_EXERCISE GOAL_. Reproduce every one of the following entries word for word, with no changes of any kind.

++++

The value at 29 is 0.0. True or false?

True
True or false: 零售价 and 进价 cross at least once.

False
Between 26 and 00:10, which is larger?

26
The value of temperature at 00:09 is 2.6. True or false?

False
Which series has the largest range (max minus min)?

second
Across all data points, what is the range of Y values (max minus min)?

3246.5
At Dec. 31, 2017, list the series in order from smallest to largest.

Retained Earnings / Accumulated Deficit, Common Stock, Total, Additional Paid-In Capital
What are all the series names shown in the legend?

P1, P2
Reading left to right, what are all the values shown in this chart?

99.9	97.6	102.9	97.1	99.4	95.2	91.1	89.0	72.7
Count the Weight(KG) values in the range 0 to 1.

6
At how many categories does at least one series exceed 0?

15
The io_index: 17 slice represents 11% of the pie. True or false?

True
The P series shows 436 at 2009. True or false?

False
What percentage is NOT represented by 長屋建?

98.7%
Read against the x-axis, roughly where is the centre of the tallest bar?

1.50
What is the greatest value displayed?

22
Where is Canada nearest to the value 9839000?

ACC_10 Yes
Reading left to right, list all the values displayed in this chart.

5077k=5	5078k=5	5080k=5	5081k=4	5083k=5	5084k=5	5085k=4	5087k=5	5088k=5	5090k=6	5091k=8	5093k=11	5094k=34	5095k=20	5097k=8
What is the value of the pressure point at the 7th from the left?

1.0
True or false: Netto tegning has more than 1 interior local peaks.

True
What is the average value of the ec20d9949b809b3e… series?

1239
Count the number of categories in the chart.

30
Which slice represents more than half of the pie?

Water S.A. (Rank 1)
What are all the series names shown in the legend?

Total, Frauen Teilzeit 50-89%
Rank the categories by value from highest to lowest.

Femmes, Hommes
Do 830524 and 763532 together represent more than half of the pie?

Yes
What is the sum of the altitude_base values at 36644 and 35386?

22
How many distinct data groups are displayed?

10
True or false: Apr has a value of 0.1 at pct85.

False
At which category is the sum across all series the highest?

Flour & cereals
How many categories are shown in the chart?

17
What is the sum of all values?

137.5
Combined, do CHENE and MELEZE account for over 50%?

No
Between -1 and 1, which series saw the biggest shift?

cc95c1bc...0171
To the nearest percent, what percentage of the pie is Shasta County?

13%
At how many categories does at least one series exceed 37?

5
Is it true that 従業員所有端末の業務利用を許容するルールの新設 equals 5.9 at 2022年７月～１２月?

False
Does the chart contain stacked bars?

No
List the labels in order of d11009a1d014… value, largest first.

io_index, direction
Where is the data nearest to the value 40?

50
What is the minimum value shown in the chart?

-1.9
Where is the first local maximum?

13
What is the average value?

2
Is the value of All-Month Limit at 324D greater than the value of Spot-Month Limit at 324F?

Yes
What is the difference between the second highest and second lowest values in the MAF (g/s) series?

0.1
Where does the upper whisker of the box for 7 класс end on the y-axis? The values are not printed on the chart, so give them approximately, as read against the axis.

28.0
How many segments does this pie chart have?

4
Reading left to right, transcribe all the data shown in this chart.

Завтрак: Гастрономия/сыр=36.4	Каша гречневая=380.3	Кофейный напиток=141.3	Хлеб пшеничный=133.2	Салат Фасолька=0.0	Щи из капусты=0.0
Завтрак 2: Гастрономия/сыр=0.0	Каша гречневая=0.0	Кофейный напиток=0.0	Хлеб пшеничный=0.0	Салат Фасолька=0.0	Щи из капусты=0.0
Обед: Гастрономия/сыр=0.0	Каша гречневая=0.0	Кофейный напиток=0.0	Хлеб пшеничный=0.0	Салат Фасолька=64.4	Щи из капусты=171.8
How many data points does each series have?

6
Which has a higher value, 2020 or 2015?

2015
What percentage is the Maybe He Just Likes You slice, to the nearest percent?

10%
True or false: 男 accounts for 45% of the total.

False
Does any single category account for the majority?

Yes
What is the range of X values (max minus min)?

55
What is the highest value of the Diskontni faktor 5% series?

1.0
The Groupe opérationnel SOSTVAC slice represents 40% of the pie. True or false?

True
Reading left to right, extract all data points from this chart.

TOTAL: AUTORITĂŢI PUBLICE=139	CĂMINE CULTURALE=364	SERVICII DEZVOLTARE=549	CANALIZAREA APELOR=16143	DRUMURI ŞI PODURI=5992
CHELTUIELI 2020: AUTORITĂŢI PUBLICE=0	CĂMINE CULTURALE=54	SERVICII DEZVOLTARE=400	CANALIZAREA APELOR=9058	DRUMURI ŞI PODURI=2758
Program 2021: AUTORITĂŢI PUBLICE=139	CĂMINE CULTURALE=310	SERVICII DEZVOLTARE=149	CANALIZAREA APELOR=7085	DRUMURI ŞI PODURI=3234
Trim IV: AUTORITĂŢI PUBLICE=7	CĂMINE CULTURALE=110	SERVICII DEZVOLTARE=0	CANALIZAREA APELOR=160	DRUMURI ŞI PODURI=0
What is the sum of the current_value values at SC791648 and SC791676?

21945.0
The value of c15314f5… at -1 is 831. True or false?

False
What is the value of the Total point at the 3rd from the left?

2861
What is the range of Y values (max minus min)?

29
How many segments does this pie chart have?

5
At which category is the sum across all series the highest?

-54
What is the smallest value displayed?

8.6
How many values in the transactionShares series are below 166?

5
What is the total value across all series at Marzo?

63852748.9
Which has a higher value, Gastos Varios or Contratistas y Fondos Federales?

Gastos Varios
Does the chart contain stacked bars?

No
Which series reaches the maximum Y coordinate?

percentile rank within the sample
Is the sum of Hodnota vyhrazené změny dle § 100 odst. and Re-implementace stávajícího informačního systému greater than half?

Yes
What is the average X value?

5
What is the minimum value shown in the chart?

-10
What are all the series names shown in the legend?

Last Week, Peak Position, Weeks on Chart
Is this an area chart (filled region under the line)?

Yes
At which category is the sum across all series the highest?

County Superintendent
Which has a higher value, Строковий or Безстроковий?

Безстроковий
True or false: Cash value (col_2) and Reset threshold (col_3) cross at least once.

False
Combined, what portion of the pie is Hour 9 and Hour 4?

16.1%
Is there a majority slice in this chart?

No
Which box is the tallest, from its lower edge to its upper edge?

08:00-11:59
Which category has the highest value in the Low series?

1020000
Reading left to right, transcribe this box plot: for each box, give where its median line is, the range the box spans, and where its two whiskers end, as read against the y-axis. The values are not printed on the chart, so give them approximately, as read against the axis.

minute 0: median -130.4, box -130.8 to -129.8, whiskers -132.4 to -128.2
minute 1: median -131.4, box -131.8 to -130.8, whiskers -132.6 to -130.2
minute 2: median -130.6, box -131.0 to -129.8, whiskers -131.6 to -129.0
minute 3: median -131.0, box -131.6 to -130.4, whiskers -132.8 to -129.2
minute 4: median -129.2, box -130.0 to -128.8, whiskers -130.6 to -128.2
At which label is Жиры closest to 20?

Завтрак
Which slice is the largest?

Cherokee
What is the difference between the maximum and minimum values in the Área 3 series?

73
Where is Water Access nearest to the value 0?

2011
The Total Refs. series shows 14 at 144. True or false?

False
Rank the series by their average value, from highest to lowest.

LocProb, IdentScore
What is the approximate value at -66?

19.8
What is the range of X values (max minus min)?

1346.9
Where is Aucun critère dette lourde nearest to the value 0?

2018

++++

_EXERCISE RESULT_.
The value at 29 is 0.0. True or false?

True
True or false: 零售价 and 进价 cross at least once.

False
Between 26 and 00:10, which is larger?

26
The value of temperature at 00:09 is 2.6. True or false?

False
Which series has the largest range (max minus min)?

second
Across all data points, what is the range of Y values (max minus min)?

3246.5
At Dec. 31, 2017, list the series in order from smallest to largest.

Retained Earnings / Accumulated Deficit, Common Stock, Total, Additional Paid-In Capital
What are all the series names shown in the legend?

P1, P2
Reading left to right, what are all the values shown in this chart?

99.9	97.6	102.9	97.1	99.4	95.2	91.1	89.0	72.7
Count the Weight(KG) values in the range 0 to 1.

6
At how many categories does at least one series exceed 0?

15
The io_index: 17 slice represents 11% of the pie. True or false?

True
The P series shows 436 at 2009. True or false?

False
What percentage is NOT represented by 長屋建?

98.7%
Read against the x-axis, roughly where is the centre of the tallest bar?

1.50
What is the greatest value displayed?

22
Where is Canada nearest to the value 9839000?

ACC_10 Yes
Reading left to right, list all the values displayed in this chart.

5077k=5	5078k=5	5080k=5	5081k=4	5083k=5	5084k=5	5085k=4	5087k=5	5088k=5	5090k=6	5091k=8	5093k=11	5094k=34	5095k=20	5097k=8
What is the value of the pressure point at the 7th from the left?

1.0
True or false: Netto tegning has more than 1 interior local peaks.

True
What is the average value of the ec20d9949b809b3e… series?

1239
Count the number of categories in the chart.

30
Which slice represents more than half of the pie?

Water S.A. (Rank 1)
What are all the series names shown in the legend?

Total, Frauen Teilzeit 50-89%
Rank the categories by value from highest to lowest.

Femmes, Hommes
Do 830524 and 763532 together represent more than half of the pie?

Yes
What is the sum of the altitude_base values at 36644 and 35386?

22
How many distinct data groups are displayed?

10
True or false: Apr has a value of 0.1 at pct85.

False
At which category is the sum across all series the highest?

Flour & cereals
How many categories are shown in the chart?

17
What is the sum of all values?

137.5
Combined, do CHENE and MELEZE account for over 50%?

No
Between -1 and 1, which series saw the biggest shift?

cc95c1bc...0171
To the nearest percent, what percentage of the pie is Shasta County?

13%
At how many categories does at least one series exceed 37?

5
Is it true that 従業員所有端末の業務利用を許容するルールの新設 equals 5.9 at 2022年７月～１２月?

False
Does the chart contain stacked bars?

No
List the labels in order of d11009a1d014… value, largest first.

io_index, direction
Where is the data nearest to the value 40?

50
What is the minimum value shown in the chart?

-1.9
Where is the first local maximum?

13
What is the average value?

2
Is the value of All-Month Limit at 324D greater than the value of Spot-Month Limit at 324F?

Yes
What is the difference between the second highest and second lowest values in the MAF (g/s) series?

0.1
Where does the upper whisker of the box for 7 класс end on the y-axis? The values are not printed on the chart, so give them approximately, as read against the axis.

28.0
How many segments does this pie chart have?

4
Reading left to right, transcribe all the data shown in this chart.

Завтрак: Гастрономия/сыр=36.4	Каша гречневая=380.3	Кофейный напиток=141.3	Хлеб пшеничный=133.2	Салат Фасолька=0.0	Щи из капусты=0.0
Завтрак 2: Гастрономия/сыр=0.0	Каша гречневая=0.0	Кофейный напиток=0.0	Хлеб пшеничный=0.0	Салат Фасолька=0.0	Щи из капусты=0.0
Обед: Гастрономия/сыр=0.0	Каша гречневая=0.0	Кофейный напиток=0.0	Хлеб пшеничный=0.0	Салат Фасолька=64.4	Щи из капусты=171.8
How many data points does each series have?

6
Which has a higher value, 2020 or 2015?

2015
What percentage is the Maybe He Just Likes You slice, to the nearest percent?

10%
True or false: 男 accounts for 45% of the total.

False
Does any single category account for the majority?

Yes
What is the range of X values (max minus min)?

55
What is the highest value of the Diskontni faktor 5% series?

1.0
The Groupe opérationnel SOSTVAC slice represents 40% of the pie. True or false?

True
Reading left to right, extract all data points from this chart.

TOTAL: AUTORITĂŢI PUBLICE=139	CĂMINE CULTURALE=364	SERVICII DEZVOLTARE=549	CANALIZAREA APELOR=16143	DRUMURI ŞI PODURI=5992
CHELTUIELI 2020: AUTORITĂŢI PUBLICE=0	CĂMINE CULTURALE=54	SERVICII DEZVOLTARE=400	CANALIZAREA APELOR=9058	DRUMURI ŞI PODURI=2758
Program 2021: AUTORITĂŢI PUBLICE=139	CĂMINE CULTURALE=310	SERVICII DEZVOLTARE=149	CANALIZAREA APELOR=7085	DRUMURI ŞI PODURI=3234
Trim IV: AUTORITĂŢI PUBLICE=7	CĂMINE CULTURALE=110	SERVICII DEZVOLTARE=0	CANALIZAREA APELOR=160	DRUMURI ŞI PODURI=0
What is the sum of the current_value values at SC791648 and SC791676?

21945.0
The value of c15314f5… at -1 is 831. True or false?

False
What is the value of the Total point at the 3rd from the left?

2861
What is the range of Y values (max minus min)?

29
How many segments does this pie chart have?

5
At which category is the sum across all series the highest?

-54
What is the smallest value displayed?

8.6
How many values in the transactionShares series are below 166?

5
What is the total value across all series at Marzo?

63852748.9
Which has a higher value, Gastos Varios or Contratistas y Fondos Federales?

Gastos Varios
Does the chart contain stacked bars?

No
Which series reaches the maximum Y coordinate?

percentile rank within the sample
Is the sum of Hodnota vyhrazené změny dle § 100 odst. and Re-implementace stávajícího informačního systému greater than half?

Yes
What is the average X value?

5
What is the minimum value shown in the chart?

-10
What are all the series names shown in the legend?

Last Week, Peak Position, Weeks on Chart
Is this an area chart (filled region under the line)?

Yes
At which category is the sum across all series the highest?

County Superintendent
Which has a higher value, Строковий or Безстроковий?

Безстроковий
True or false: Cash value (col_2) and Reset threshold (col_3) cross at least once.

False
Combined, what portion of the pie is Hour 9 and Hour 4?

16.1%
Is there a majority slice in this chart?

No
Which box is the tallest, from its lower edge to its upper edge?

08:00-11:59
Which category has the highest value in the Low series?

1020000
Reading left to right, transcribe this box plot: for each box, give where its median line is, the range the box spans, and where its two whiskers end, as read against the y-axis. The values are not printed on the chart, so give them approximately, as read against the axis.

minute 0: median -130.4, box -130.8 to -129.8, whiskers -132.4 to -128.2
minute 1: median -131.4, box -131.8 to -130.8, whiskers -132.6 to -130.2
minute 2: median -130.6, box -131.0 to -129.8, whiskers -131.6 to -129.0
minute 3: median -131.0, box -131.6 to -130.4, whiskers -132.8 to -129.2
minute 4: median -129.2, box -130.0 to -128.8, whiskers -130.6 to -128.2
At which label is Жиры closest to 20?

Завтрак
Which slice is the largest?

Cherokee
What is the difference between the maximum and minimum values in the Área 3 series?

73
Where is Water Access nearest to the value 0?

2011
The Total Refs. series shows 14 at 144. True or false?

False
Rank the series by their average value, from highest to lowest.

LocProb, IdentScore
What is the approximate value at -66?

19.8
What is the range of X values (max minus min)?

1346.9
Where is Aucun critère dette lourde nearest to the value 0?

2018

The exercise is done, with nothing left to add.